Generalizing Herpesvirus Genome Assembly: A Novel Bioinformatics Approach

Herpesviruses, such as herpes simplex virus type 1 (HSV-1) and Epstein-Barr virus (EBV), are highly prevalent DNA viruses that can cause recurring, lifelong infections and are associated with various cancers. Due to its prevalence in humans and other species, it is vital to study these viruses to gain a better understanding of how they infect and persist in their hosts. Herpesviruses were originally regarded as viruses with low genomic diversity, but as more herpesviruses are sequenced with a higher accuracy, that paradigm has started to shift as new research shows that they can evolve faster than previously assumed.

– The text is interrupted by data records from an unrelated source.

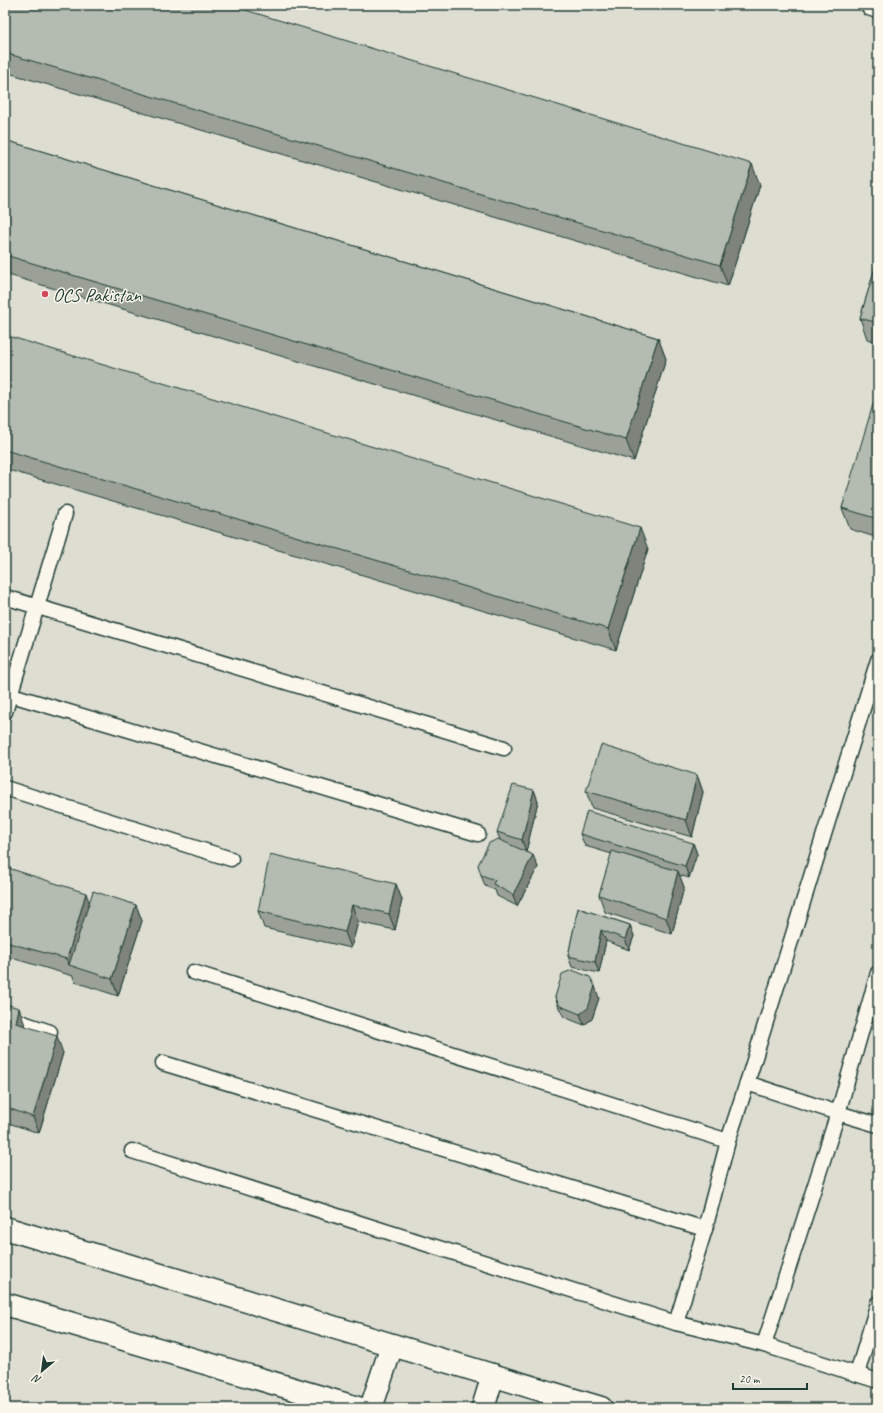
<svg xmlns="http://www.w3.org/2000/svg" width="883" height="1413" font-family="Caveat,sans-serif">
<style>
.built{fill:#ddddd2}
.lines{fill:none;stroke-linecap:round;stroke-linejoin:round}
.service-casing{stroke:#1f3d34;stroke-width:17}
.minor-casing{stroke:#1f3d34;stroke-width:25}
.primary-casing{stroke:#1f3d34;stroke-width:25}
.service{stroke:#fbf7ec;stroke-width:14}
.minor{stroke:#fbf7ec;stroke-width:22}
.primary{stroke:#fbf7ec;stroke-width:22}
.wall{fill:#9ba197;stroke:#1f3d34}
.shaded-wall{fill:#7e837b;stroke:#1f3d34}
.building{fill:#b4bbb0;stroke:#1f3d34}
.poi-dot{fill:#d1495b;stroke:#fbf7ec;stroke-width:1.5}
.labels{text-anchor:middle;stroke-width:3;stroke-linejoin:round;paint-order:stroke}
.poi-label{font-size:19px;fill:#1f3d34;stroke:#fbf7ec;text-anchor:start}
</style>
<rect width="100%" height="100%" fill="#eeece1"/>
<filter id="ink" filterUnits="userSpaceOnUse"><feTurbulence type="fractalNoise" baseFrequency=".025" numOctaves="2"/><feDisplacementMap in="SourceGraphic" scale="8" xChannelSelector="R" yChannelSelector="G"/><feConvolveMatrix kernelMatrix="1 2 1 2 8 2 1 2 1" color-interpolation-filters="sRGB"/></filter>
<g filter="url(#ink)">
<rect class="built" x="5" y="5" width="873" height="1403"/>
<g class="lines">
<defs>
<g id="service">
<polyline points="5,597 504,748"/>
<polyline points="5,693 478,834"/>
<polyline points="5,712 65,514"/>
<polyline points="5,788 231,859"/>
<polyline points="193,972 728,1141"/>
<polyline points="5,1017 50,1032"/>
<polyline points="163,1063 705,1229"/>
<polyline points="747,1083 838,1113 878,1125"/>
<polyline points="132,1151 676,1323 764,1345 878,1381"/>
<polyline points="676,1323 705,1229 728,1141 747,1083 878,660"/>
<polyline points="764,1345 838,1113 878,973"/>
<polyline points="857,1374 878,1303"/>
</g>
<g id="minor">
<polyline points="5,1228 601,1408"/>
<polyline points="5,1304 358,1408"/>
<polyline points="371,1408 392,1345"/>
<polyline points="483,1408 493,1375"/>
</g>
<polyline id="primary" points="872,5 878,7"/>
</defs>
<use href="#service" class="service-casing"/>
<use href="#minor" class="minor-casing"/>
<use href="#primary" class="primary-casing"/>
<use href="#service" class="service"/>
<use href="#minor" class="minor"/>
<use href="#primary" class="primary"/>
</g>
<g class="wall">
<polygon points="5,5 760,185 728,286 5,72"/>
<polygon points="5,140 658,338 666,359 634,461 5,274"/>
<polygon points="878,258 878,342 867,339 860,318"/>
<polygon points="5,335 648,549 616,650 5,469"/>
<polygon points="878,402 878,538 850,529 842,508"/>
<polygon points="697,775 703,792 692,837 592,808 586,791"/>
<polygon points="534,790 538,801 526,852 538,867 517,906 497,896 495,890 485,886 481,875 500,840 497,832"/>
<polygon points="580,834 693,843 697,854 689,878 679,875 684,887 672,934 605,912 599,895 612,854 585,846"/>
<polygon points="5,867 90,902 136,905 142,921 118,996 75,982 73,976 5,956"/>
<polygon points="396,884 402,900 395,930 358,922 351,948 264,928 258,911"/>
<polygon points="578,908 630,925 634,936 629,950 606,941 599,973 572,967 568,956"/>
<polygon points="555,997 599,998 592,1019 584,1025 564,1017 559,1008"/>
<polygon points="5,1004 25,1025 25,1026 63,1053 39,1133 5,1122"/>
</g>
<g class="shaded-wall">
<polygon points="752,164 760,185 728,286 720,265"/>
<polygon points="658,338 666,359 634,461 626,440"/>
<polygon points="640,528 648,549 616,650 608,629"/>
<polygon points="697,775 703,792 692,837 686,820"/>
<polygon points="534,790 538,801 526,852 522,840"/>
<polygon points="693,843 697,854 689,878 685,866"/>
<polygon points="533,855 538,867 517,906 513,895"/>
<polygon points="678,871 684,887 672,934 666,918"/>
<polygon points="396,884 402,900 395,930 389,914"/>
<polygon points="86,893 92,910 69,965 67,959"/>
<polygon points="136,905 142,921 118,996 112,979"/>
<polygon points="352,905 358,922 351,948 345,932"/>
<polygon points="630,925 634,936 629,950 625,939"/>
<polygon points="601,930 606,941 599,973 595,962"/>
<polygon points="595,986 599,998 592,1019 584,1025 580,1014"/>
<polygon points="19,1008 25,1025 22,1039 16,1023"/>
<polygon points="57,1036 63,1053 39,1133 33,1117"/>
</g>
<g class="building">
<polygon points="5,5 229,5 752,164 720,265 5,53"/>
<polygon points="5,140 658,338 626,440 5,255"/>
<polygon points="878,258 878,323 860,318"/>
<polygon points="5,335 640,528 608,629 5,450"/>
<polygon points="874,401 878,402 878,519 842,508"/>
<polygon points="601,745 697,775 686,820 586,791"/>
<polygon points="513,785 534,790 522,840 497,832"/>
<polygon points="587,811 693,843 685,866 580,834"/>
<polygon points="498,839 533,855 513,895 493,884 495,880 481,875 478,865 489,843"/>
<polygon points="612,851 678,871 666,918 599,895"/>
<polygon points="270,854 396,884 389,914 352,905 345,932 258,911"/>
<polygon points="5,867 86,893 67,959 5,942"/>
<polygon points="93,891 136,905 112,979 69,965"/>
<polygon points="578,908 630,925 625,939 601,930 595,962 568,956"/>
<polygon points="572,970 590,977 595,986 588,1008 580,1014 560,1006 555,997 562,974"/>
<polygon points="5,1004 19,1008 16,1023 57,1036 33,1117 5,1107"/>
</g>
</g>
<circle class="poi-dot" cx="45" cy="294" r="4"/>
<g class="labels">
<g class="poi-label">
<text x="53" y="301">OCS Pakistan</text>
</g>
</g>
<rect width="883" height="1413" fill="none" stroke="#fbf7ec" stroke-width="20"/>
<rect x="10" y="10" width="863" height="1393" fill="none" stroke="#1f3d34" stroke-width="1.5" filter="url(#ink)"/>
<g transform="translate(42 1371) rotate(209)" stroke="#fbf7ec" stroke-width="3" paint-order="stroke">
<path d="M0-3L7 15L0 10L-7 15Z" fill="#1f3d34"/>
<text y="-6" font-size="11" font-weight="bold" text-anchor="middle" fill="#1f3d34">N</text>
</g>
<path d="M733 1383v6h74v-6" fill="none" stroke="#1f3d34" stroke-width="2"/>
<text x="739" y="1383" font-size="12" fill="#1f3d34" stroke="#fbf7ec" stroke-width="3" paint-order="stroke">20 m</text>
</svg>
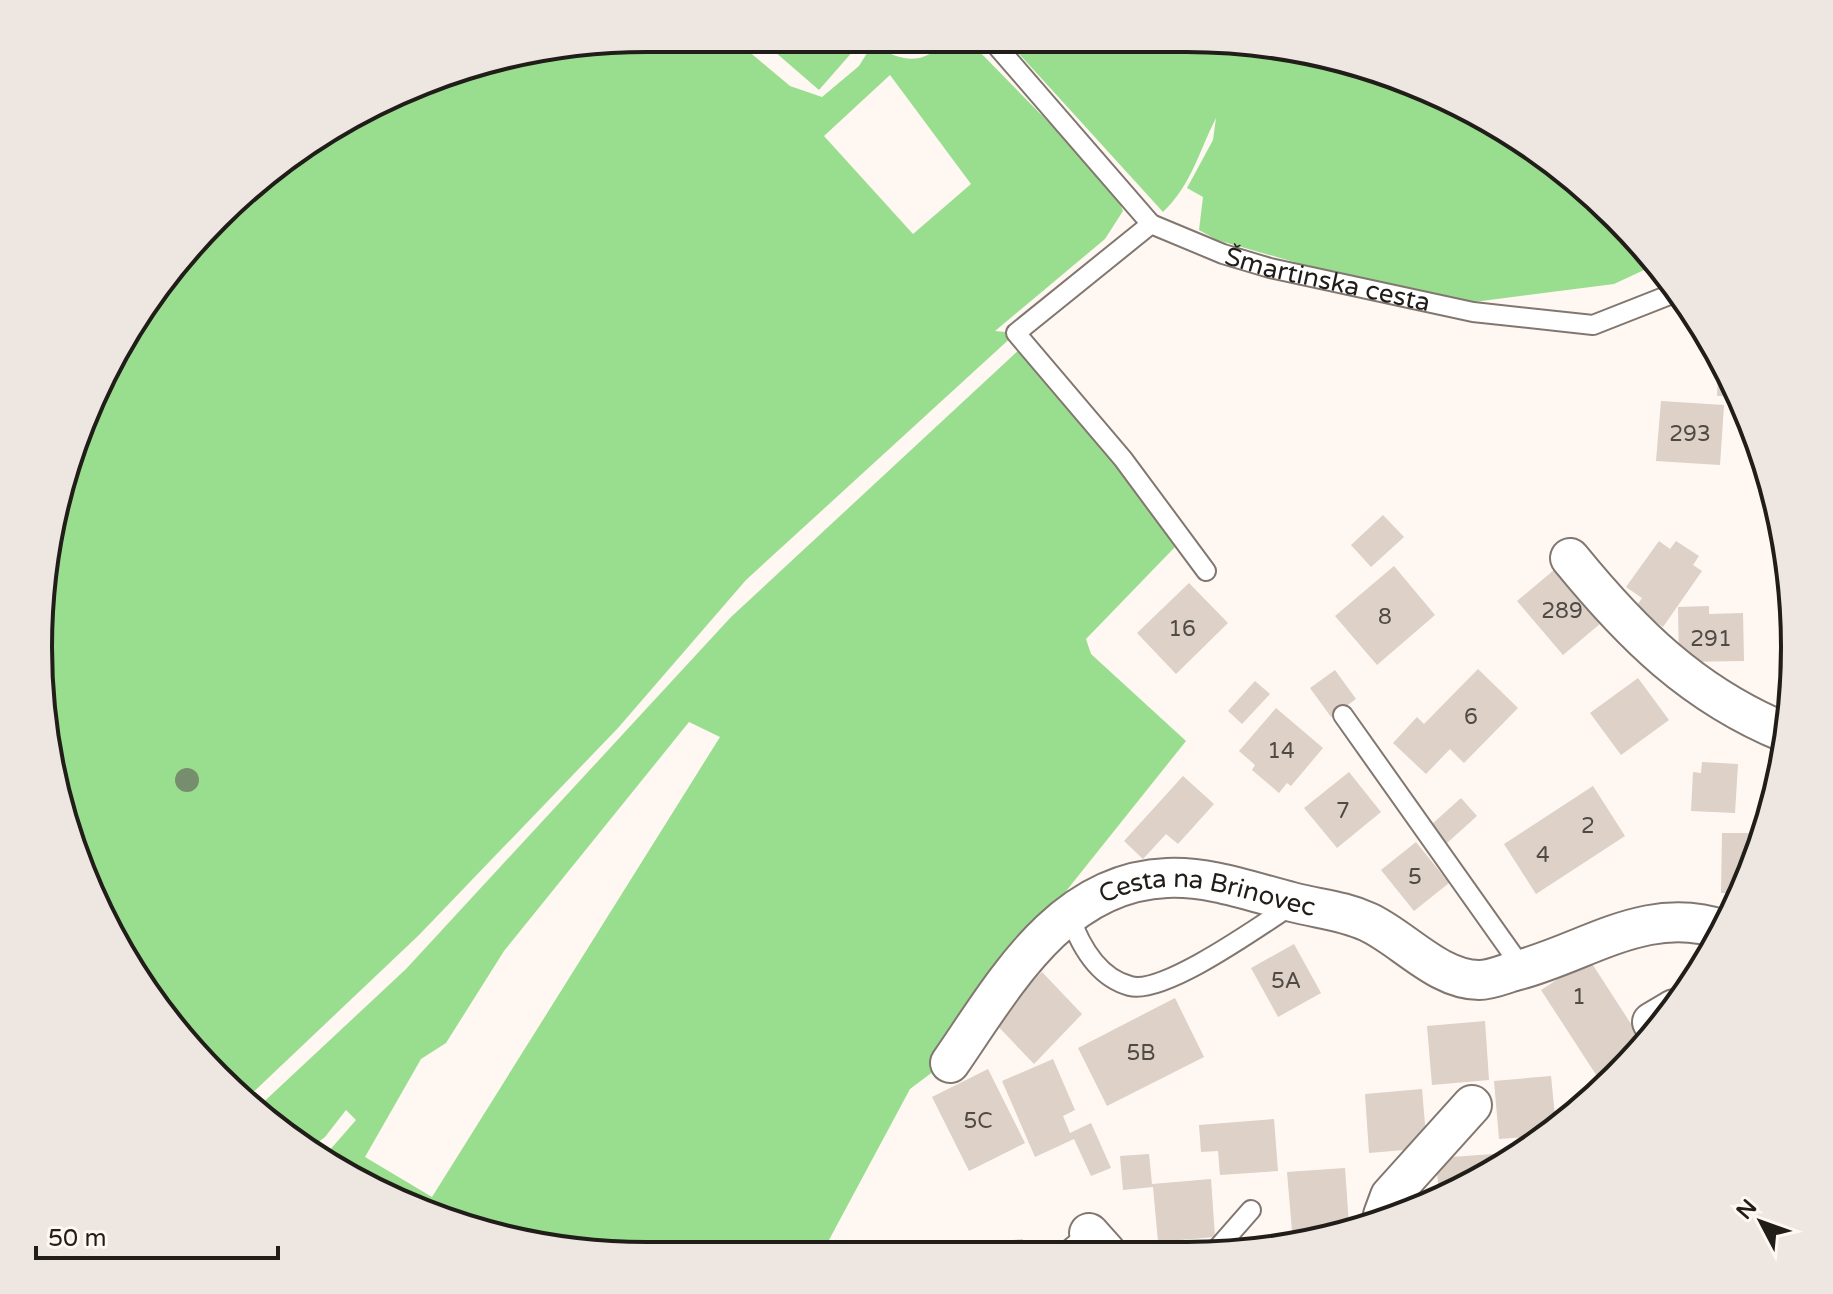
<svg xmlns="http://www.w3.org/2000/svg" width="1833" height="1294" viewBox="0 0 1833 1294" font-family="'Varela Round',sans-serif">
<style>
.green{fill:#99de8f;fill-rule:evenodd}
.building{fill:#ddd1c8}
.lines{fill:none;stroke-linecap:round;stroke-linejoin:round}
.lane-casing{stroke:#827770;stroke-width:22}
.street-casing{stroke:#827770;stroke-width:42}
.lane{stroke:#fff;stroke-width:18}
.street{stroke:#fff;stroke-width:38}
.tree{fill:#778e6e}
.labels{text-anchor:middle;stroke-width:6;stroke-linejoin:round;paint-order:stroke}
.number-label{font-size:22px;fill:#504a45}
.street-label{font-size:26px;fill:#211d19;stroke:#fff7f2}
.rim{fill:none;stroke:#211d19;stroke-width:4}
</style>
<rect width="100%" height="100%" fill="#fff7f2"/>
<!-- green -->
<path class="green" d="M647 38 735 40 790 86 822 97 859 66 872 45C930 77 922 43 972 44L1114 189 1123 211 1105 239 995 331 1016 333 746 580 618 728 419 935 245 1100 189 1049 101 916 43 727V567L85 414 189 246 309 140 489 59ZM890 75 971 184 913 234 824 136Z
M761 40 861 42 819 90Z
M1011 45 1305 50 1491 120 1644 245 1657 264 1614 284 1474 302 1382 287 1217 240 1199 230 1203 197 1187 188 1213 140 1216 118C1200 149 1191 186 1163 212Z
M1020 349 1119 464 1175 547 1086 639 1091 654 1186 741 1023 945 938 1068 910 1089 822 1253 608 1255 490 1235 378 1193 322 1159 356 1120 346 1110 325 1137 308 1150 277 1130 255 1110 406 969 731 617ZM689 722 720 737 432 1197 365 1157 421 1059 446 1043 504 951Z"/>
<!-- building -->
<path class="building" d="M1718 376H1728L1738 396H1717Z
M1661 401 1724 405 1720 465 1656 461Z
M1383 515 1404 537 1371 567 1351 545Z
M1659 541 1670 549 1676 541 1699 556 1693 565 1702 571 1663 627 1635 608 1642 598 1626 587Z
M1394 566 1435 615 1377 665 1335 616Z
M1554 570 1569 587 1576 581 1607 618 1563 655 1517 601Z
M1189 583 1228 623 1176 674 1137 633Z
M1709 606V614L1743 613 1744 661 1679 662 1678 607Z
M1478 669 1518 708 1464 763 1450 749 1426 774 1393 743 1417 717 1424 724Z
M1335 670 1356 699 1331 717 1310 688Z
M1638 678 1669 720 1621 755 1590 713Z
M1255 681 1270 694 1242 724 1228 711Z
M1276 708 1323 748 1291 786 1287 783 1279 793 1252 770 1255 765 1239 751Z
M1702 762 1738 764 1735 813 1691 811 1693 772 1701 773Z
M1349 772 1381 812 1337 848 1304 808Z
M1183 776 1214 804 1178 844 1166 834 1143 859 1124 841Z
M1593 786 1625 836 1536 894 1504 844Z
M1461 798 1477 816 1447 843 1431 825Z
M1722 833H1764L1741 893H1721Z
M1416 842 1449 883 1414 911 1381 870Z
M1294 944 1321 993 1278 1017 1251 968Z
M1589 959 1644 1044 1604 1087 1541 990Z
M1042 972 1082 1014 1034 1064 992 1020Z
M1175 998 1204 1057 1107 1106 1078 1048Z
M1485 1021 1489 1080 1432 1085 1427 1026Z
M1053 1059 1075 1110 1063 1116 1070 1133 1091 1123 1111 1168 1091 1176 1074 1139 1035 1157 1002 1081Z
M988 1069 1025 1143 969 1171 932 1097Z
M1551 1076 1556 1126 1541 1136 1499 1139 1494 1081Z
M1422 1089 1427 1148 1369 1153 1365 1094Z
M1274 1119 1278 1171 1220 1175 1218 1151 1201 1152 1199 1125Z
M1149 1154 1152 1184 1211 1179 1215 1237 1158 1242 1153 1187 1123 1190 1120 1156Z
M1494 1154 1495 1167 1455 1193 1439 1198 1436 1158Z
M1345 1168 1349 1225 1292 1231 1287 1172Z
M1023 1239 1024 1252 966 1253 965 1244Z
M1285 1241V1245L1266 1251H1227V1246Z"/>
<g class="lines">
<!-- lane casing -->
<g class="lane-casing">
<g id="lane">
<path d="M995 44 1151 224"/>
<path id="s1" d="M1206 571 1123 459 1016 333 1151 224 1223 254 1270 268 1473 312 1593 325 1677 292"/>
<path d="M1343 715 1523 969"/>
<path d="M1069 914C1079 943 1096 977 1130 986 1164 995 1261 925 1292 905"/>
<path d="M1215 1251 1251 1210"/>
<path d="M1066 1252 1089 1233"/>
</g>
</g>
<!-- street casing -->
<g class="street-casing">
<g id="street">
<path d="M1570 558C1632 634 1693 695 1786 733"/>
<path d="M1652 1022 1674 1009"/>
<path id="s2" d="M950 1063C1004 985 1060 882 1167 878 1210 876 1252 892 1292 902 1318 909 1342 910 1368 922 1403 938 1438 980 1479 980 1491 980 1504 974 1515 971 1586 953 1647 903 1724 930"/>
<path d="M1383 1215 1390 1196 1472 1105"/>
<path d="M1089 1233 1106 1252"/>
</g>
</g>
<!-- lane -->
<use href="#lane" class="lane"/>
<!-- street -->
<use href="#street" class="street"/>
</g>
<!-- trees -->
<circle class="tree" cx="187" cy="780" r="12"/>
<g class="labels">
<!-- number labels -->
<g class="number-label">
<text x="1690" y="441">293</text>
<text x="1562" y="618">289</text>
<text x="1385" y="624">8</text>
<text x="1182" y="636">16</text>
<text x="1711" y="646">291</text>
<text x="1471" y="724">6</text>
<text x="1281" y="758">14</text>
<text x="1343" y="818">7</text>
<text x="1588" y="833">2</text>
<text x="1543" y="862">4</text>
<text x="1415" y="884">5</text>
<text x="1286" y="988">5A</text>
<text x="1579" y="1004">1</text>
<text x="1141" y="1060">5B</text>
<text x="978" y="1128">5C</text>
</g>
<!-- street labels -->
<g class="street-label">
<text dy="9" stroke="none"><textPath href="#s1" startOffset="664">Šmartinska cesta</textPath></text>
<text dy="9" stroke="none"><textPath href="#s2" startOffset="338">Cesta na Brinovec</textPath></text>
</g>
</g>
<!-- crop -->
<path d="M0 0H1833V1294H0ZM647 52H1186A595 595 0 0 1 1781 647V647A595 595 0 0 1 1186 1242H647A595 595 0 0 1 52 647V647A595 595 0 0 1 647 52Z" fill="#ede6e1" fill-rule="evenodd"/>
<path class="rim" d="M647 52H1186A595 595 0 0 1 1781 647V647A595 595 0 0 1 1186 1242H647A595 595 0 0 1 52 647V647A595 595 0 0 1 647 52Z"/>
<!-- north arrow -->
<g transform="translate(1761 1222) rotate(311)" stroke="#fff7f2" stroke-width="6" paint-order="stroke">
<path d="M0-6L14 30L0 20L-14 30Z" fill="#211d19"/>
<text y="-12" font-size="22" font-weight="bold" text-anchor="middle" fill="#211d19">N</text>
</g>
<!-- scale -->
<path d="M36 1246v12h242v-12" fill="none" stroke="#211d19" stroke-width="4"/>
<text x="48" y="1246" font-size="24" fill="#211d19" stroke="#fff7f2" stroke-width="6" paint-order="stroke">50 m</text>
</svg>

However, these viruses are notoriously difficult to assemble due to their large genome size (125-240 kb in length), extremely high GC content, and numerous terminal and internal repeat regions. With available short-read only approaches, resulting assemblies are often fragmented; on the other hand, genomes assembled using long-read only approaches are more complete, however, they often fail to capture the inverted terminal repeat (ITR) regions. Publicly available herpesvirus genomes tend to use a more manual approach that involves laboriously curating each contig. Due to manual intervention, these assemblies are more complete; however, for high-throughput labs, such methods cannot be easily employed. 

Here, we present our assembly pipeline which leverages long-read Oxford Nanopore (ONT) data and includes herpesvirus specific pre-processing steps to generate complete herpesvirus genomes. Briefly, long reads are first trimmed according to ATCC’s quality standards, and the resulting reads are then binned based on taxonomy use Kraken2. Any reads that classify as “virus” move forward to assembly using the Flye assembler. Uniquely, this pipeline does not employ de-hosting of the reads as this process can remove essential herpesvirus reads as the human host genome contains sequences homologous to herpesviruses. Genomes assembled using this pipeline were more complete and resolved the ITR regions. Through this method, we were also able to assemble more complete genomes of other DNA viruses, such as adenoviruses.